Is an Afghan Civil War Inevitable?

Is an Afghan Civil War Inevitable?

The challenge: Incorporating the Taliban into the future of Afghanistan without sacrificing the rights of Afghans, especially women. Can it be done?

Members of the Afghan High Peace Council (AHPC) visited Islamabad recently and met with a broad set of civil and military officials to discuss collaboration in negotiating an end to the war with the Taliban. There were no dramatic breakthroughs—the meeting was part of the painfully slow process of building trust between Islamabad and Kabul—but the Afghan delegation did not return home empty-handed. With the release of up to thirteen prisoners associated with the Afghan Taliban into the Afghan government’s custody, and frank discussions with their Pakistani counterparts, the AHPC should have a stronger level of confidence in Islamabad’s claim that it seeks peace in Afghanistan.

But that confidence needs to be built at a faster pace. The clock is ticking in Afghanistan. Afghan Presidential elections and the end of U.S. combat operations are scheduled for 2014. Already, Afghan power brokers are preparing contingencies for a post-American Afghanistan. Ismail Khan, a warlord from the eastern city of Herat, is rebuilding his militia. He’s just one of many militia leaders who are stockpiling weapons and men, preparing for a potential, though not inevitable, fight between the country’s many ethnic and political factions.
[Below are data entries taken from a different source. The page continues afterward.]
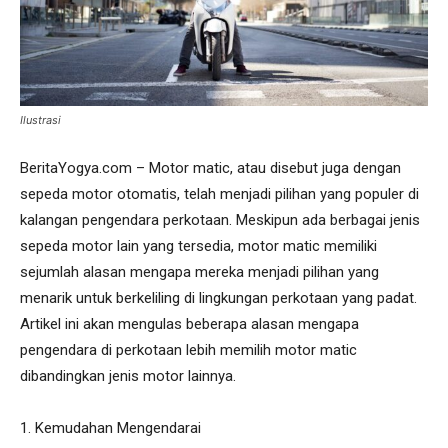
Ilustrasi
BeritaYogya.com – Motor matic, atau disebut juga dengan
sepeda motor otomatis, telah menjadi pilihan yang populer di
kalangan pengendara perkotaan. Meskipun ada berbagai jenis
sepeda motor lain yang tersedia, motor matic memiliki
sejumlah alasan mengapa mereka menjadi pilihan yang
menarik untuk berkeliling di lingkungan perkotaan yang padat.
Artikel ini akan mengulas beberapa alasan mengapa
pengendara di perkotaan lebih memilih motor matic
dibandingkan jenis motor lainnya.
1. Kemudahan Mengendarai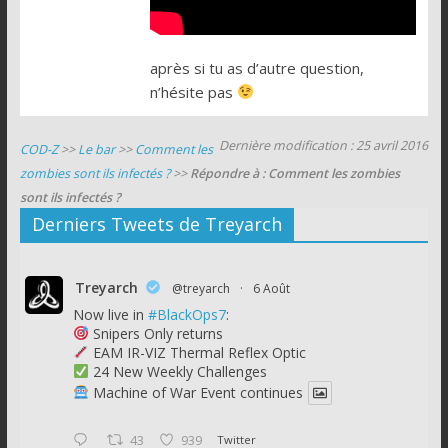
après si tu as d’autre question,
n’hésite pas
Dernière modification : 25 avril 2016
COD-Z
>>
Le bar
>>
Comment les
zombies sont ils infectés ?
>>
Répondre à : Comment les zombies
sont ils infectés ?
Derniers Tweets de Treyarch
Treyarch
@treyarch
·
6 Août
Now live in
#BlackOps7
:
Snipers Only returns
EAM IR-VIZ Thermal Reflex Optic
24 New Weekly Challenges
Machine of War Event continues
43
939
Twitter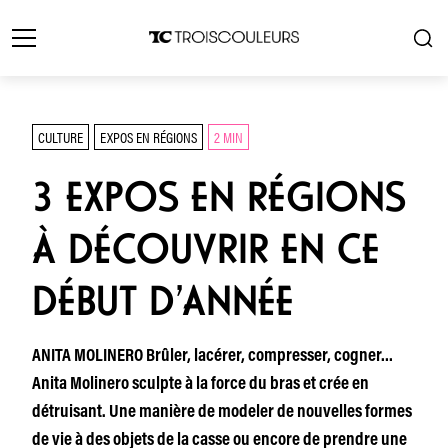
CULTURE
EXPOS EN RÉGIONS
2 MIN
3 EXPOS EN RÉGIONS
À DÉCOUVRIR EN CE
DÉBUT D’ANNÉE
ANITA MOLINERO Brûler, lacérer, compresser, cogner…
Anita Molinero sculpte à la force du bras et crée en
détruisant. Une manière de modeler de nouvelles formes
de vie à des objets de la casse ou encore de prendre une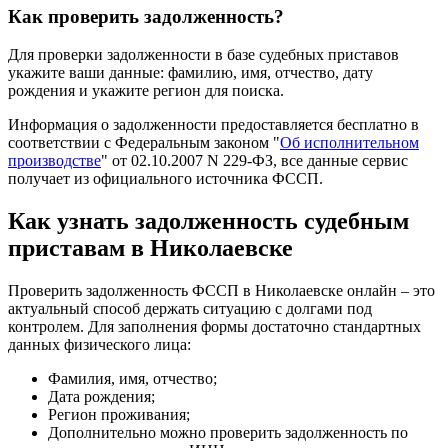
Как проверить задолженность?
Для проверки задолженности в базе судебных приставов
укажите ваши данные: фамилию, имя, отчество, дату
рождения и укажите регион для поиска.
Информация о задолженности предоставляется бесплатно в
соответствии с Федеральным законом "
Об исполнительном
производстве
" от 02.10.2007 N 229-ФЗ, все данные сервис
получает из официального источника ФССП.
Как узнать задолженность судебным
приставам в Николаевске
Проверить задолженность ФССП в Николаевске онлайн – это
актуальный способ держать ситуацию с долгами под
контролем. Для заполнения формы достаточно стандартных
данных физического лица:
Фамилия, имя, отчество;
Дата рождения;
Регион проживания;
Дополнительно можно проверить задолженность по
The windfall from the Western presence will soon dry up and much of the change the Western coalition has brought to Afghanistan will prove to be ephemeral. Afghanistan will be tested as to whether it has the resilience to build an economy more independent of foreign rent than today. The outlook is gloomy. Recently, President Hamid Karzai’s brother Mahmoud told the Associated Press, “Afghanistan became a game. The game is to make money and get the hell out of here. That goes for politicians. That goes for contractors.” He is certainly one to know.

As corrupt as Afghanistan’s elites are, and as much blood as is on their hands, they’re essential to the prevention of an all-out civil war—a civil war that would cause a massive loss of life in Afghanistan, potentially embolden regional and transnational jihadists in the area, and spill over into a deeply precarious Pakistan.

Afghan elites have been kept together by the Bonn Agreement, the governmental framework created by the UN-backed post-9/11 agreements that provided Afghanistan with an interim, and later transitional, system of government. In 2004, Afghanistan held its first presidential elections, followed by parliamentary polls the next year that would produce an increasingly confident body that seeks to check executive power.